Brought to you by the effects of Stockholm Syndrome from holding myself hostage for so many years.
Sunday, October 08, 2006
A conversation about life with the Hillbilly Twins
I came across these two guys while looking for meteorites out in the back country. They (Larry and Tim) were using a half-spent plutonium rod to heat their cabin. Well, we can't all be superhuman, so I declined the offer to step inside and feel the "green heat". I found their little compound to be well organized and decided that there was more going on with these two than their looks. I started up a conversation with them out by their wood pile. We all sat on a log together shooting the shit. I'd like to share that with y'all.
Me (throws in a bit of the hillspeak): "Well, you two sure look fit. What'd y'all do for getting on top of that?"
Tim: "Ya see, there are things that are left untouched by the man. What ya have that is untouched is still fresh from the God's hands. Lord of Hosts, mercy me tenfold!"
Larry: "Yasum boy, ya listen now. Y'all partook of second hand goods what's gone thru the middle of man. We sup right from the teat of God's dairy cow. Whaddya s'pect with all y'all meddlin' with the nature?"
Me: "So, if I understood you two, the reason for your abilities to survive living in the same room with a hot plutonium rod is that God is serving you breakfast and supper. Right?"
Larry: "Some'd say yes, but I's say hell yeah!"
Tim: "The God, the Holy Ghost, and most of all the Jesus Christ over easy, toast with jam and butter!"

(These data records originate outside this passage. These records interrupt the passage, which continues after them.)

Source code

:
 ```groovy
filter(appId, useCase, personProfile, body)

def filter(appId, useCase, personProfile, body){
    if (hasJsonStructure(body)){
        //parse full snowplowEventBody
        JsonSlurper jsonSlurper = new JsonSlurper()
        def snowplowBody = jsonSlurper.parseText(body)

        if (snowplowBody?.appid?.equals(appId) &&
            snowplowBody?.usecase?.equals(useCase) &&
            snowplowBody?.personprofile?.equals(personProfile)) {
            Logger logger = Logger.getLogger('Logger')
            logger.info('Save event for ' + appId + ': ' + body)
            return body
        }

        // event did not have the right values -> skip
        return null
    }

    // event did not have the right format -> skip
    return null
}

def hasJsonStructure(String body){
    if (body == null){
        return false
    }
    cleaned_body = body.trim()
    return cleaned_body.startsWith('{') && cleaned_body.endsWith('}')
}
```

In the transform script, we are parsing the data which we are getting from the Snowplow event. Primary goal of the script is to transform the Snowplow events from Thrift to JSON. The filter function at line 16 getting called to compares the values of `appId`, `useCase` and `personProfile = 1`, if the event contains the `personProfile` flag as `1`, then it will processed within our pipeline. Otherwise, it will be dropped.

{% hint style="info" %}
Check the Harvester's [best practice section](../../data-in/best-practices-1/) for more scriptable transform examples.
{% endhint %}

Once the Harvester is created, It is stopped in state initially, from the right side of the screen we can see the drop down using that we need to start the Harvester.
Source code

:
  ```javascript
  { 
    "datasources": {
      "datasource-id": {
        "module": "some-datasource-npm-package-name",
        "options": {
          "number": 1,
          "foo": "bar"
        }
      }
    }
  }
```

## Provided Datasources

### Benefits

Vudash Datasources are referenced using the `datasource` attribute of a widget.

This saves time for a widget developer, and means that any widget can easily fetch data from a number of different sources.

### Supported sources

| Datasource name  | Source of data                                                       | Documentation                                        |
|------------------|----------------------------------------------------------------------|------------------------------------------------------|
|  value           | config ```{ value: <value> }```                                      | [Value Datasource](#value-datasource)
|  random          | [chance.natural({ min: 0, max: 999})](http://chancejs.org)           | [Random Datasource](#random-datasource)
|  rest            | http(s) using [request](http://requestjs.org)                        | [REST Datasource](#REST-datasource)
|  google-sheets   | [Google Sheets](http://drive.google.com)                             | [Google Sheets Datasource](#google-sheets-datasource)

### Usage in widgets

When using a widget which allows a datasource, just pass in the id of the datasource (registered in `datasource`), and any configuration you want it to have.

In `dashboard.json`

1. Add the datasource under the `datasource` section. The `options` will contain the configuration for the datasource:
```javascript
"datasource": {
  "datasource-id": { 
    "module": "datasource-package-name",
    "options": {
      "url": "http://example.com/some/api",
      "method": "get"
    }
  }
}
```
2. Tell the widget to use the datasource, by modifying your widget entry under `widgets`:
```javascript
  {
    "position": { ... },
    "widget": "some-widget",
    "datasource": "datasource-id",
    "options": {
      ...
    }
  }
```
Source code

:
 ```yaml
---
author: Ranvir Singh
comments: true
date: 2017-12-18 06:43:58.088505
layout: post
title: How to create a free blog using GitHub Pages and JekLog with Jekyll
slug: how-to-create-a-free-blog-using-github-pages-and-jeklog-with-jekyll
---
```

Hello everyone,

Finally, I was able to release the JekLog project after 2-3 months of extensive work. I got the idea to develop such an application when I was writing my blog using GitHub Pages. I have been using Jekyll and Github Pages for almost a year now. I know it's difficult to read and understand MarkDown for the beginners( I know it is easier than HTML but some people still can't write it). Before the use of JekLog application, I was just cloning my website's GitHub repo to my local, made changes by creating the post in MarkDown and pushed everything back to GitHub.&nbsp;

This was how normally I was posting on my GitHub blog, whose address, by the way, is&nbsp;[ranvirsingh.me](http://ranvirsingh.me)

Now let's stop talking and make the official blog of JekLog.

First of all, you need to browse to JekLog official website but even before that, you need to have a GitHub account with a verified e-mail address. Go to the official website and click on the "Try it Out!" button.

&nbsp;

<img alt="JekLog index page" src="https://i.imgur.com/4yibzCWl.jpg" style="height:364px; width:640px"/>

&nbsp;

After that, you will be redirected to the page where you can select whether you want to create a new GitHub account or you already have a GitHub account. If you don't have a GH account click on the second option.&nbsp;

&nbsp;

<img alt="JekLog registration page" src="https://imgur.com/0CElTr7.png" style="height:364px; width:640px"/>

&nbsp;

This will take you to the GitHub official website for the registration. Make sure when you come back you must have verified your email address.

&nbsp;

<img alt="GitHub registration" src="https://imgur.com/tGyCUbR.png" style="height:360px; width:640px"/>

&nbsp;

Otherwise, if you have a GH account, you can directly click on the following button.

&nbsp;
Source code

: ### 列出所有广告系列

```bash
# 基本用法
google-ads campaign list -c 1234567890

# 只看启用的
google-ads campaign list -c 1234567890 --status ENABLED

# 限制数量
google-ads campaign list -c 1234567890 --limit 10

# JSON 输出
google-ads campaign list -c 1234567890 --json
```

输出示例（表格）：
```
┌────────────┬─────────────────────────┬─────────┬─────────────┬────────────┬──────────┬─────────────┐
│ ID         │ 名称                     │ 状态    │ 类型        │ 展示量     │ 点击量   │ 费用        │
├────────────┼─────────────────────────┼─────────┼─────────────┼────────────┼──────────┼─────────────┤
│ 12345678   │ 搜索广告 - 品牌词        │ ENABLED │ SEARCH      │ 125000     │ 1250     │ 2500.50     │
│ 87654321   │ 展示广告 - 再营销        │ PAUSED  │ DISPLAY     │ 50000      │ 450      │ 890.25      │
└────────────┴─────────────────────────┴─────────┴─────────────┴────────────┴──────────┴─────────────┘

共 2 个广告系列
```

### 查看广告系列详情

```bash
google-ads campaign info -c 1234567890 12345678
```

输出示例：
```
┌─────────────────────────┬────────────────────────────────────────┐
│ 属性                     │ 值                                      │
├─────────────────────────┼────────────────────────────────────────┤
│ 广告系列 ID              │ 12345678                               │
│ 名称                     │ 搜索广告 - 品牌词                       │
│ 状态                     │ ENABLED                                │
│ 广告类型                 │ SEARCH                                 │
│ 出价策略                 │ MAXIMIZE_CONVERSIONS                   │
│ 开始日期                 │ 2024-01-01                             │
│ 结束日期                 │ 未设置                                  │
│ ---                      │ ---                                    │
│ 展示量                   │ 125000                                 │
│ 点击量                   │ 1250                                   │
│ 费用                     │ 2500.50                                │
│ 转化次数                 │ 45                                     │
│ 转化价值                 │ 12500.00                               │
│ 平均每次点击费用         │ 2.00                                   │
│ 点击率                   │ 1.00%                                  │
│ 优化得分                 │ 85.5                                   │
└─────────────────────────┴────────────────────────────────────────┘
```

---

Larry: "Don' forget coffee."
Tim: "Well, that's from that Juan fella. He's Catholic, but I figures he's a'ight."
Me: "Changing the subject now, how much proper schooling have you two had? If not at a public or private school, then what?"
Tim: "Well, our nanny Jean raised us proper and clever enough. I mean, we's got a handle on where we's living better than any man."
Larry: "I 'member what ol' Jean tol' us about how shit rolls down hill and that's the reason we's all still keepin' ourselves upwind an' high like."
Me: "One of my favorite musicians, Captain Beefheart, only went to half a day of Kindergarten but was considered a child prodigy. At 13, he was offered a scholarship to study sculpture in Italy. One of the things that he has said is something that I try to live by, 'If you want to be a different fish you gotta jump outta the school.' What do you two think of that?"
Tim: "Now there's a bit o' sumpin' that ya can hang yer hat and yer coat on."
Larry: "Clever an' true. Jean's second man was quite the wise feller. He was half Chinaman and the rest o' him was pure Scotch Irish with a touch of Melungian in him."
Tim: "Yeah, he had the shovel teeth an' all."
Larry: "Now, I'm the one talkin' here. He was one o' them railroad worker/tent city whore bastards. He had on him the most innerestin' talking ways. Foreign, but no one's get him on the button."
Me: "What did he go by?"
Larry: "Lee MacConner, but we all called him 'Colonel Y'all-a-naw', 'cause he done naw jus' 'bout everthin'. He says to me one night, 'Man who go to bed with itchy bum wake up with stinky finger' and then hits me o'er the bucket with a trout. He then says, 'That there's a rainbow's end of knowing, son'."
Me: "That's actually kind of gross. What did he mean by that?"
Tim: "I gots this'un. He means that y'all gotta take care of things before ya rest, 'cause if ya don't ya'll will wake up with that awful unfinished business sharing bunks with yer boogers."